Veterans Petition for Supreme Court Hearing

In one of the most important landmark legal cases involving veterans’ access to healthcare and disability benefits in decades, two veterans groups filed a petition with the U.S. Supreme Court on September 5, 2012, asking the Court to hear the case, Veterans for Common Sense v. Shinseki.

The Court will determine in the next few months if it will hear arguments in the case centered on one key issue: whether the Veterans Judicial Review Act allows veterans to challenge in federal court the systemic delays in the Department of Veterans Affairs’ (VA’s) provision of mental health care and death and disability compensation.

Veterans for Common Sense (VCS) and Veterans United for Truth (VUFT), represented pro bono by Morrison & Foerster LLP and Disability Rights Advocates, submitted a 33-page petition for writ of certiorari requesting a Supreme Court review.  The two non-profit organizations wrote:

The Court should grant review now because any delay is at the expense of our Nation’s veterans.  Indeed, this case likely presents the only opportunity for this Court to intervene in time for the veterans of the Iraq and Afghanistan wars.  Combat veterans are entitled to free health care from the VA for only 5 years after their service ends.  If left unreviewed, the Ninth Circuit’s decision will condemn these ‘veterans to suffer intolerable delays inherent in the VA system.’

VA Problems Persist

As of November 2012, VA faces a crisis of chronic delays and errors processing veterans’ disability compensation claims.  More than 1,150,000 veterans are now waiting for VA to decide a disability claim.  The Veterans Benefits Administration (VBA) reports 900,000 disability claims pending an average of eight months.  The Board of Veterans’ Appeals reports an additional 250,000 appealed claims pending an average of four more years.   In Congressional testimony on June 19, 2012, VA’s Office of the Inspector General reported how VA made errors in 30 percent of nearly 5,000 claims reviewed during inspections at 50 of VA’s regional offices. Thousands of veterans die each year while their disability claims languish at VA.
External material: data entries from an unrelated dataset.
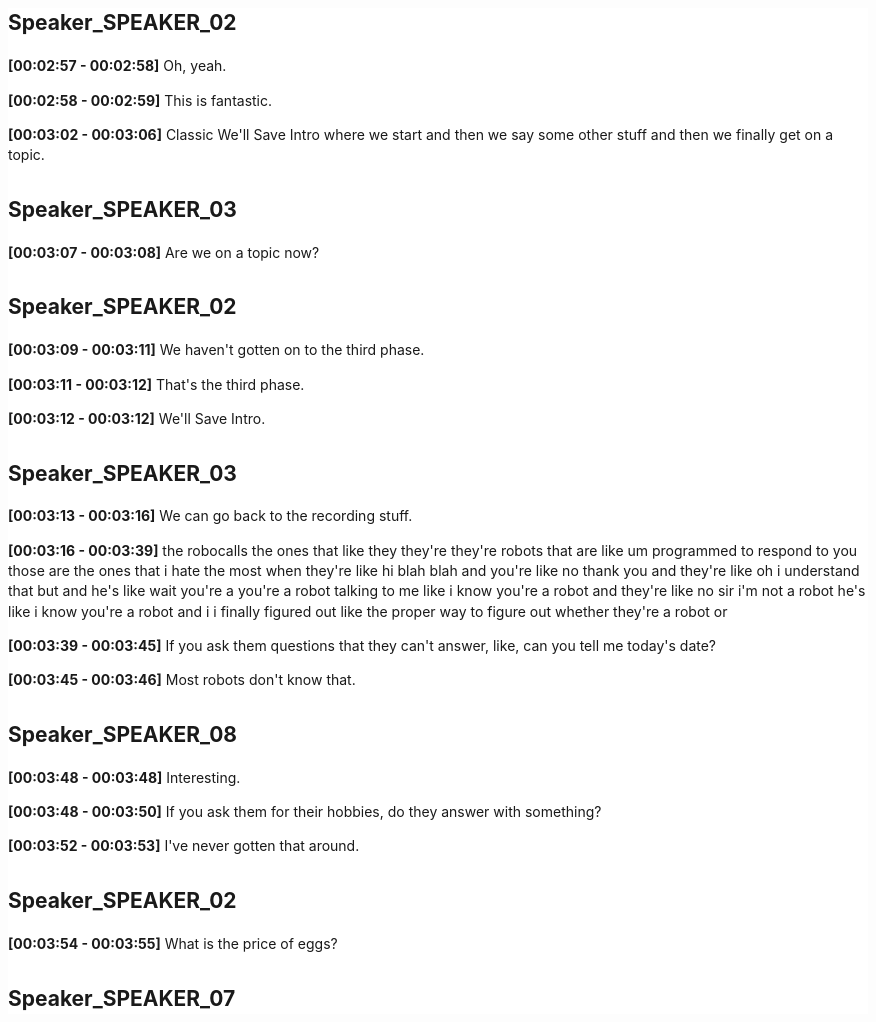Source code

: 
## Speaker_SPEAKER_02

**[00:02:57 - 00:02:58]** Oh, yeah.

**[00:02:58 - 00:02:59]** This is fantastic.

**[00:03:02 - 00:03:06]** Classic We'll Save Intro where we start and then we say some other stuff and then we finally get on a topic.


## Speaker_SPEAKER_03

**[00:03:07 - 00:03:08]** Are we on a topic now?


## Speaker_SPEAKER_02

**[00:03:09 - 00:03:11]** We haven't gotten on to the third phase.

**[00:03:11 - 00:03:12]** That's the third phase.

**[00:03:12 - 00:03:12]** We'll Save Intro.


## Speaker_SPEAKER_03

**[00:03:13 - 00:03:16]** We can go back to the recording stuff.

**[00:03:16 - 00:03:39]** the robocalls the ones that like they they're they're robots that are like um programmed to respond to you those are the ones that i hate the most when they're like hi blah blah and you're like no thank you and they're like oh i understand that but and he's like wait you're a you're a robot talking to me like i know you're a robot and they're like no sir i'm not a robot he's like i know you're a robot and i i finally figured out like the proper way to figure out whether they're a robot or

**[00:03:39 - 00:03:45]** If you ask them questions that they can't answer, like, can you tell me today's date?

**[00:03:45 - 00:03:46]** Most robots don't know that.


## Speaker_SPEAKER_08

**[00:03:48 - 00:03:48]** Interesting.

**[00:03:48 - 00:03:50]** If you ask them for their hobbies, do they answer with something?

**[00:03:52 - 00:03:53]** I've never gotten that around.


## Speaker_SPEAKER_02

**[00:03:54 - 00:03:55]** What is the price of eggs?


## Speaker_SPEAKER_07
Serious challenges also face veterans seeking mental health care.  According to the Spokesman-Reviewnewspaper, “veterans are waiting an average of 80 days to meet with a mental health care provider at the Spokane VA Medical Center, falling far short of the 14-day goal set by Veterans Affairs…. Long wait times are ‘completely unacceptable,’ said Sen. Patty Murray (D-WA), and present the VA with a disturbing discrepancy: ‘This report shows the huge gulf between the times VA says it takes to get veterans mental health care and the reality of how long it actually takes veterans to get seen at facilities across the country’ (John Stucke, April 24, 2012).  Eighteen veterans commit suicide each day, according to VA.

Case Chronology

The VCS/VUFT lawsuit was filed in U.S. District Court in July 2007.  After a two week trial in April 2008, the District Court ruled in favor of VA in June 2008. The District Court said it lacked jurisdiction to overhaul the 300,000-employee, $140 billion per year agency.  The District Court ruling detailed many serious delays and obstacles facing veterans when seeking medical care or disability benefits from VA.

In May 2010, a three-judge panel of the Ninth Circuit Court of Appeals decided in favor of VCS and VUFT, prompting national headlines about 18 veteran suicides per day.   However, one year later an 11-judge en banc panel of the Ninth Circuit reversed course and supported VA in May 2012.

Amicus briefs in support of VCS and VUFT’s petition in the Supreme Court were filed on October 10, 2012.  VA, represented by the Department of Justice, will have an opportunity to file a brief responding to the petition by November 30, 2012.  The Court will announce in late 2012 or early 2013 if it will hear the case.

Anyone interested can visit the Supreme Court’s web site, www.supremecourt.gov, and view the status of the landmark VCS/VUFT case, Docket 12-296.

Eric Shinseki is named as a defendant in the case because he is the current VA Secretary.  The original suit was filed against R. James Nicholson, the former Secretary under former President George W. Bush.